Taymor also fills her film with great, playful visual flourishes as well, as is the case in one telling sequence that has the elder Steinem fending off the lecherous advances of a TV interviewer, which then culminates in glorious fantasy montage of swirling images that echoes THE WIZARD OF OZ and has all of the Glorias angrily shaking their finger wags of shame at this male stooge.  Moments like this are broad, yes, but they help to frame the damning hardships that Steinem (and women in general) have had to face in a male dominated media world.  The overall production design is stellar as well, with Rodrigo Prieto's stunningly textured cinematography giving all of the aforementioned time periods their own aura (complimenting all of this is the stunning period costume design by Sandy Powell, which highlights what a fashion standout Steinem was as well).  It's also a wise move to frame the bus sequences in black and white and with sprinkles of color added in here and there.  It gives THE GLORIAS a dreamlike quality of having past and present magically coalesce with one another. 

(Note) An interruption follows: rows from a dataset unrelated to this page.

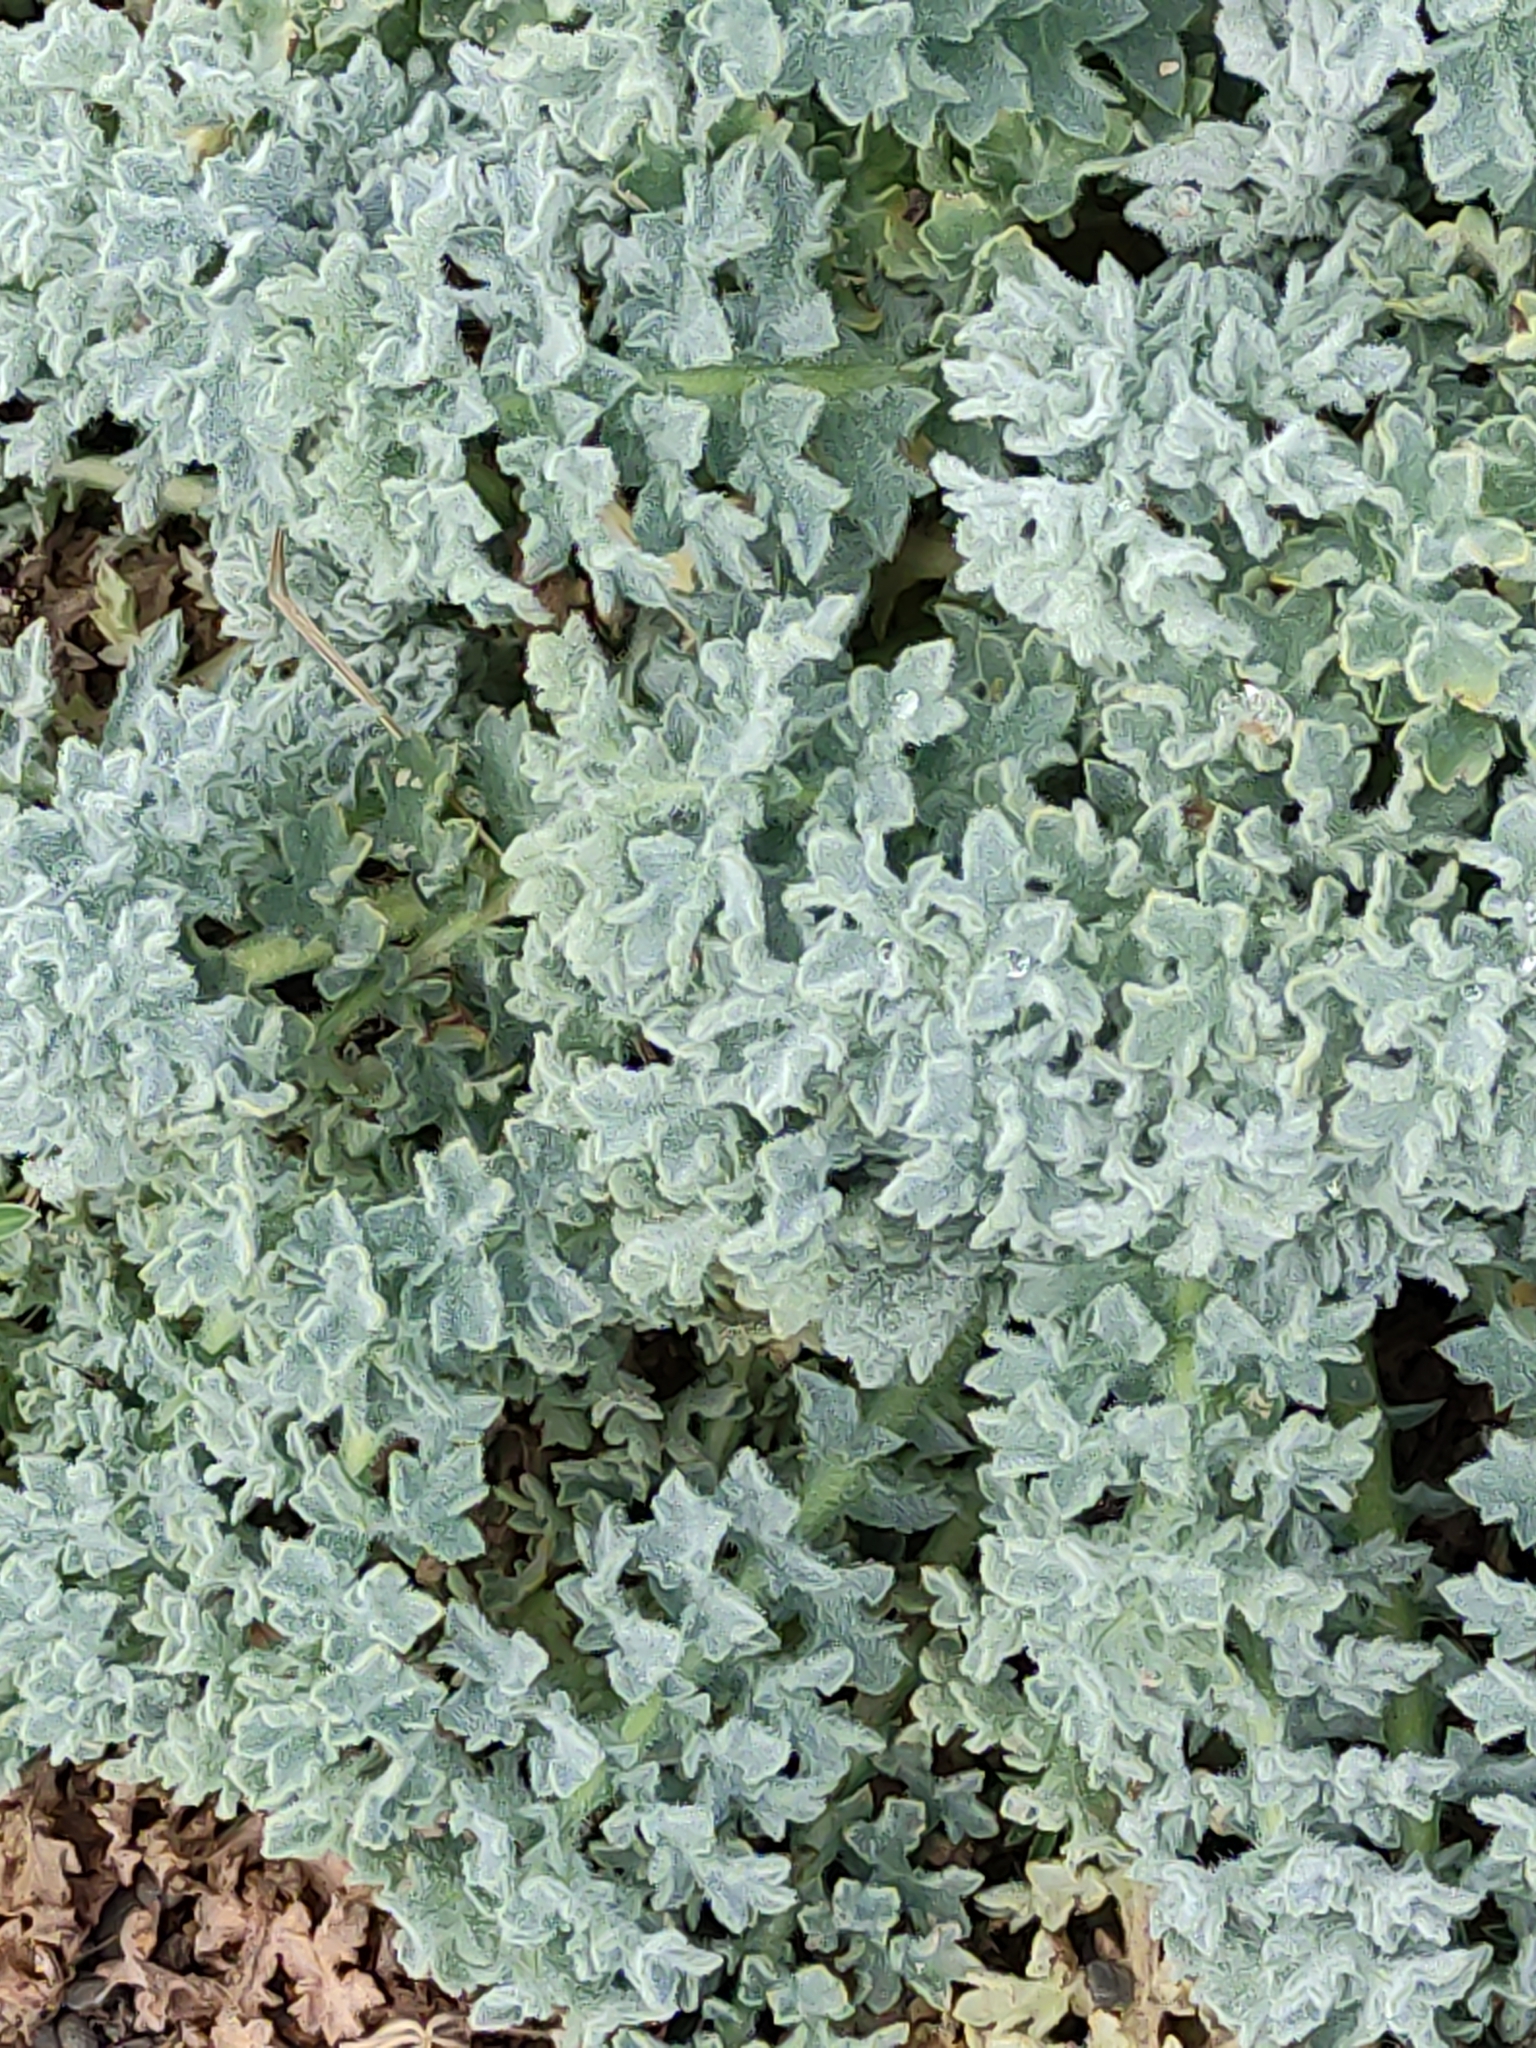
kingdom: Plantae
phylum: Tracheophyta
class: Magnoliopsida
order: Ranunculales
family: Papaveraceae
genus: Glaucium
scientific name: Glaucium flavum
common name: Yellow horned-poppy
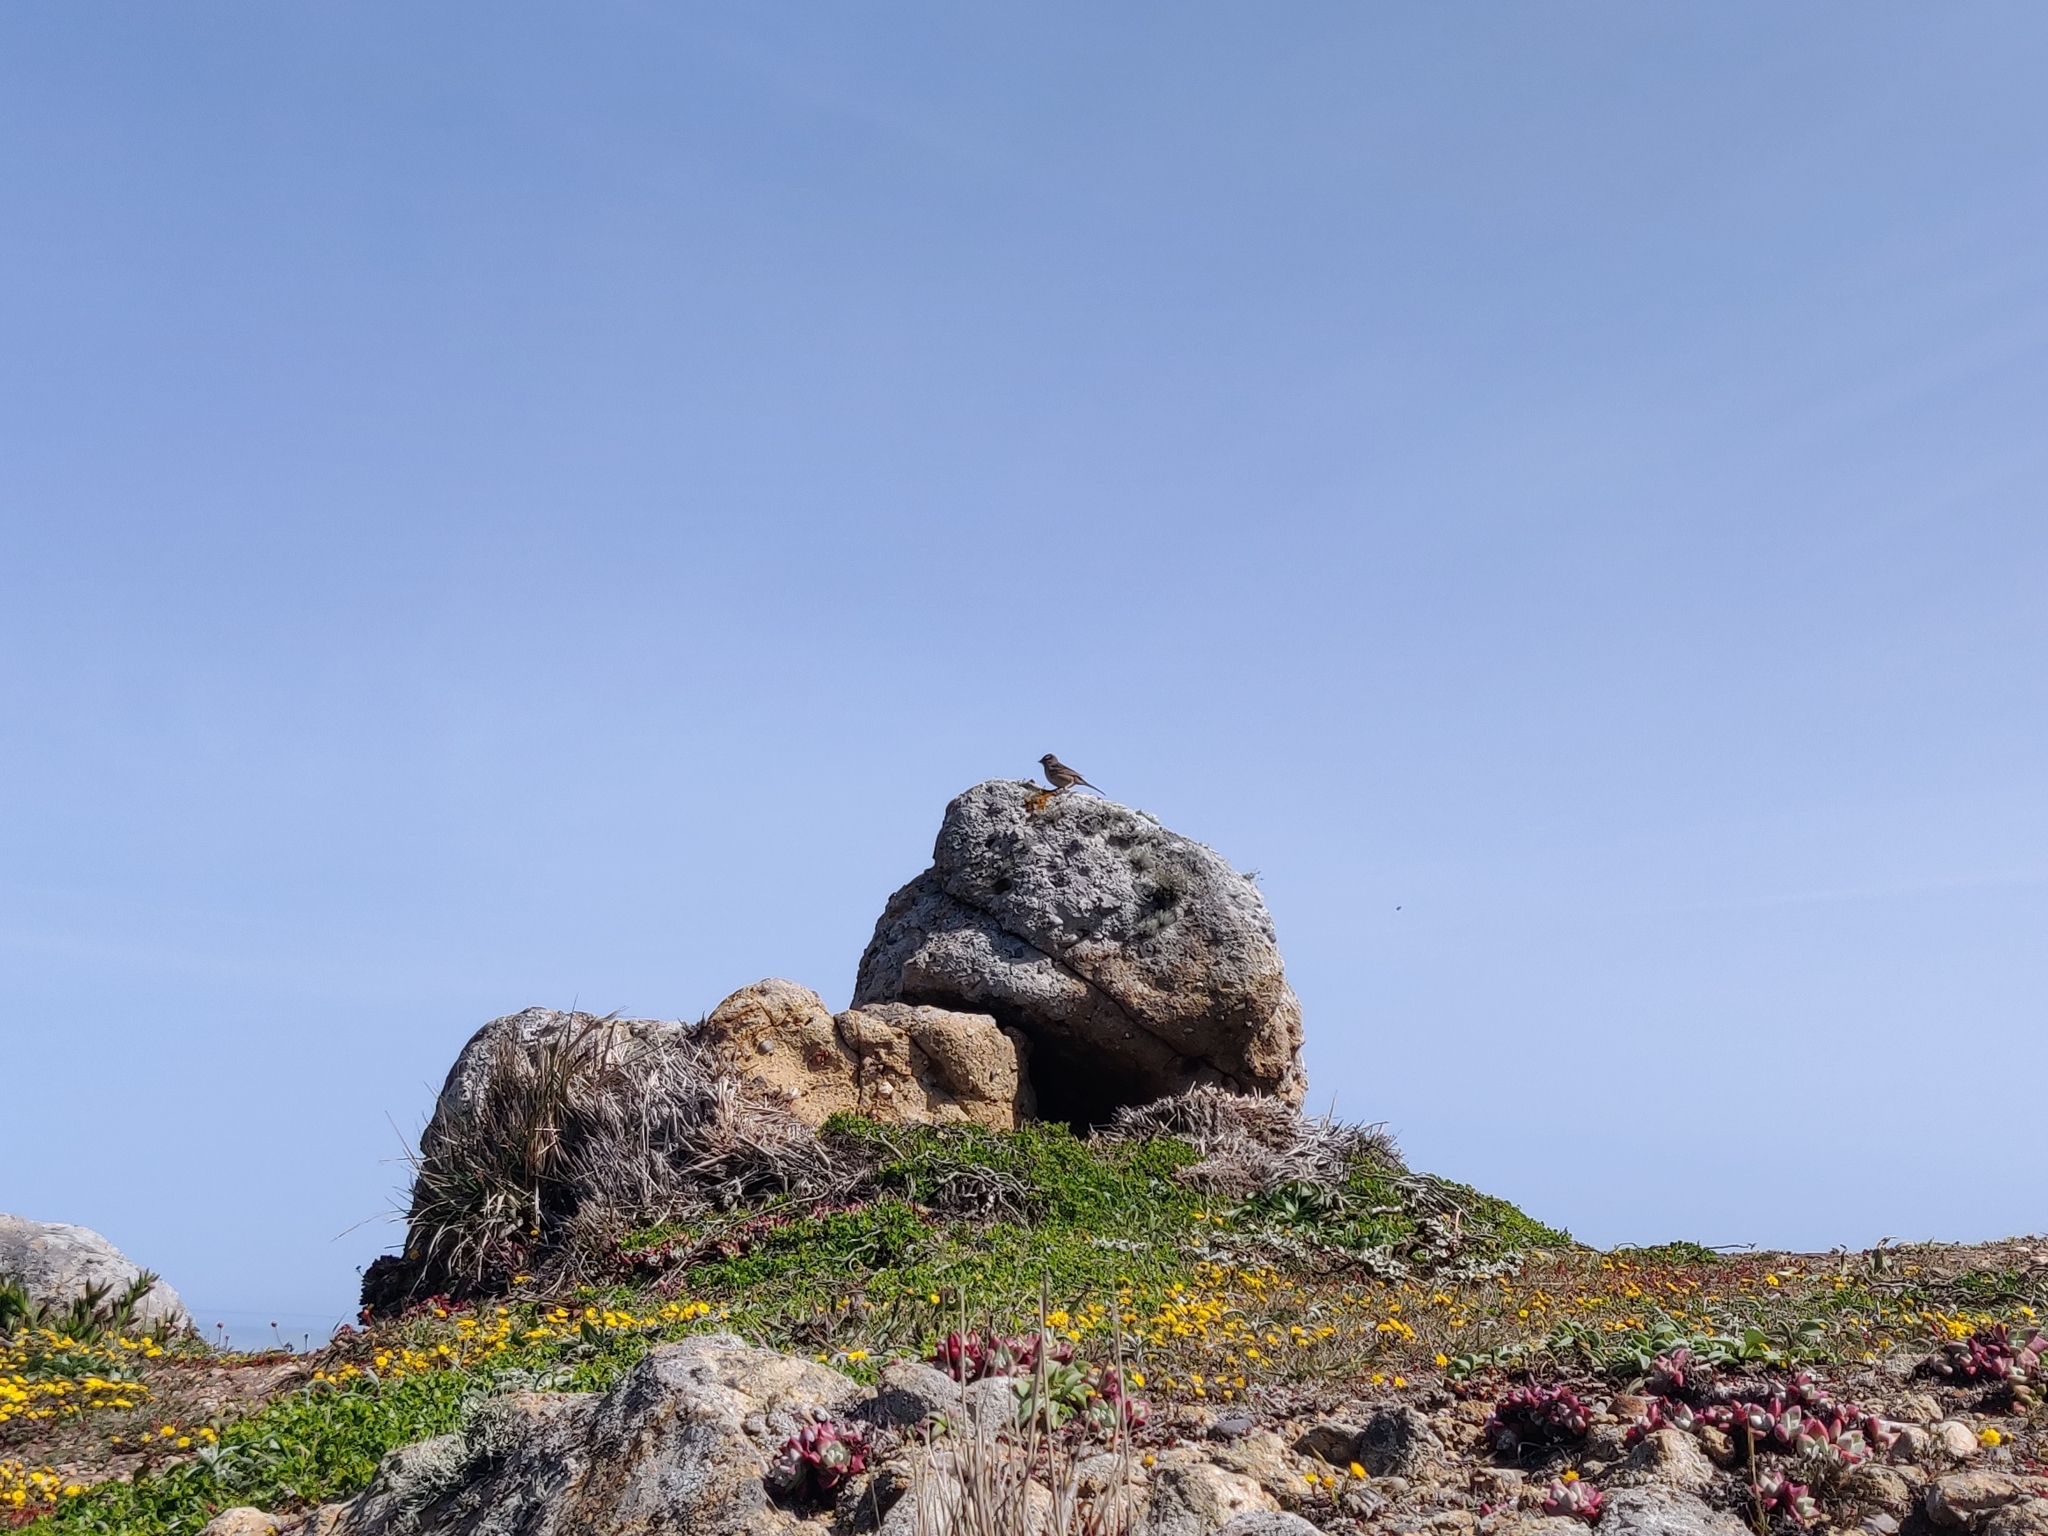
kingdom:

The actresses front and center here have to carry much of the film's heavy lifting as well, and I don't think THE GLORIAS could have been better cast than it was, with the always luminous and versatile Vikander in particular standing out as the younger Steinem, who's filled with so much passionate drive that frequently collides with the subjugating norms of her era.  I also liked Ryan Kiera Armstrong's work as the even young Steinem that hero worshipped her dear old dad and his zest for trekking through the heartland of America.  Lulu Wilson is also equally strong playing the teenage Steinem that's task with essentially raising herself while dealing with the arduous demands of a mentally ill and unstable mother at home.  Then there's Moore's aging Steinem, just as important as the others before her, who has to evoke a woman that has had decades of experience under her belt and uses that to build up her very public image as a confident and cunning spokesperson and leader that has so many looking up to her for inspiration.  THE GLORIAS simply represents an embarrassment of performance riches. 

Even I'll concede, though, that the long running time sometimes works for and against Taymor's best efforts.  Clearly, it would be impossible and inappropriate for a short film to do proper justice to Steinem's life and work, but even at two and a half hours I was somewhat disappointed that more time wasn't spent on other behind-the-scenes aspects of her times, like, for example, her marriage to entrepreneur David Bale (father to, yes, Christian Bale himself), and how that further moulded her.  We get a lot of backstory about Steinem's childhood and teenage years as well as a good chunk focusing on her early professional success, but we don't get much else about her outside of her tireless activist work in the latter stages of her life.  Minor critical gripes aside, I was greatly taken in with THE GLORIAS as an enriching and intoxicating multi-decade portal into the forces that gave way to one of the 20th Century's most potently unstoppable feminist voices, and it's acted and directed with unwavering flair and passion.  And its delectably offbeat shared road trip into the past framing device just works.  Nothing Steinem did in life followed a simple and easily navigated straight lined path to recognition and achievement in her field, so THE GLORIAS' eccentric handling of her journey is most definitely a fitting one.  And how wonderful is it to see a film about a legendary woman that's written and directed by a woman and starring women that are all at the top of their respective games?